Dem gegenüber steht das Potenzial eines Bundesligaklubs, wie die LASKler nie müde werden zu betonen. „Dazu haben wir eine Mannschaft samt Trainerteam, die mit ganzem Herzen dabei sind beim Klub und sich mit unseren Farben voll und ganz identifizieren“, erklärt Stadionsprecher Wolfgang Fröschl. In der Stunde der Not rückt man zusammen. „Wir haben erst unlängst einen Punschstand gehabt, bei dem bis auf die Spieler die bereits auf Urlaub weilten, sämtliche Spieler und das komplette Trainerteam anwesend waren“, erzählt uns Christian Zeintl, Obmann der Fanplattform seit1908.at. Unter den Fans hofft und bangt man, vielen sind ihres Stadionboykotts, obwohl in der Regionalliga angekommen, längst überdrüssig. „Wenn Reichel weg ist, bin ich wieder da.“ Diesen Satz hört man aber nicht nur von Fans, sondern auch von möglichen Geldgebern. Personen, die in dieser Causa immer wieder genannt werden, sind zum Beispiel:

Fürst Georg Adam Starhemberg: Starhemberg ist derzeit Ehrenpräsident des LASK und genießt unter Oberösterreichs Wirtschaftstreibenden hohe Sympathien. Fädelte einst für den LASK einen Deal mit den Boca Juniors ein, wodurch drei argentinische Spieler zum LASK kamen. Da Reichel diese Kooperation wieder zerschlug und Starhemberg Stück für Stück nach außen drängte, ist ein Comeback bei einem Rücktritt Reichels absolut denkbar.

Helmut Oberndorfer: Reichels Schwager, der ein großes Bauunternehmen besitzt, sprang schon mehrmals in letzter Sekunde rettend in die Bresche.

Heinrich Schaller: Der Raiffeisenbank-Chef ist bekennender LASK-Fan und könnte mit seinem Wissen entscheidend dazu beitragen, den LASK auf einen durchführbaren Entschuldungsweg zu führen. Angeblich besitzt die Raiffeisenbank bereits Namensrechte der LASK-GmbH. Ein öffentliches Statement sucht man aber bisher noch vergeblich.
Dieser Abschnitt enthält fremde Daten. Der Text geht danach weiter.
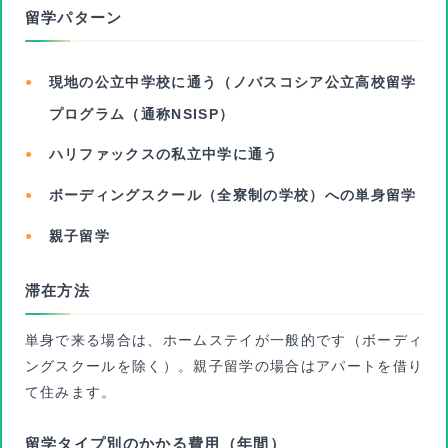
留学パターン
現地の公立中学校に通う（ノバスコシア公立高校留学
プログラム（通称NSISP）
ハリファックスの私立中学に通う
ボーディングスクール（全寮制の学校）への単身留学
親子留学
滞在方法
単身で来る場合は、ホームステイが一般的です（ボーディ
ングスクールを除く）。親子留学の場合はアパートを借り
て住みます。
留学タイプ別のかかる費用（年間）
Michael Strugl: Der Wirtschaftslandesrat ist ebenso von klein auf Schwarz-Weißer und schon länger am Netzwerken, um ein Übernahmekonsortium für den LASK zusammenzustellen. Eine mögliche Übernahme soll bereits Ende vergangenen Jahres gescheitert sein, aber Strugl gibt in dieser Causa nicht auf

Wolf-Dieter Holzhey: Er ist neu im Namen-Karussell rund um schwarz-weiß. Als Schwiegersohn von Helmut Oberndorfer kennt er seit Jahren die Probleme des LASK aus seinem direkten Umfeld, weiß dadurch sicherlich, worauf er sich einlässt. Als Geschäftsführer des Linzer Senders WT1 hätte er eine Medienkompetenz, die der LASK seit Jahren vermissen lässt. Er ist laut unbestätigten Medienberichten momentan die treibende Kraft hinter der Aufstellung eines Konsortiums. Eine breite, gesunde wirtschaftliche Basis, gepaart mit genügend Transparenz im Klub – das wünschen sich viele Anhänger.

Für die Fans beginnt nun ein unangenehmes Warten, dass das Tauziehen endlich aufhört. „Lieber ein Ende mit Schrecken, als ein Schrecken ohne Ende“, hörte man schon zu oft aus LASK-Kreisen. Reichel hat jetzt die Chance, ein letztes Mal seinen Kopf aus der Schlinge zu ziehen und die wirtschaftlichen Belastungen hinter sich zu lassen. Wenn er dabei stur bleibt, werden sich auch die letzten Verbliebenen abwenden und den Start in der untersten Liga wagen. Er hat es nun in der Hand, den letzten ihm angebotenen Strohhalm zu ergreifen.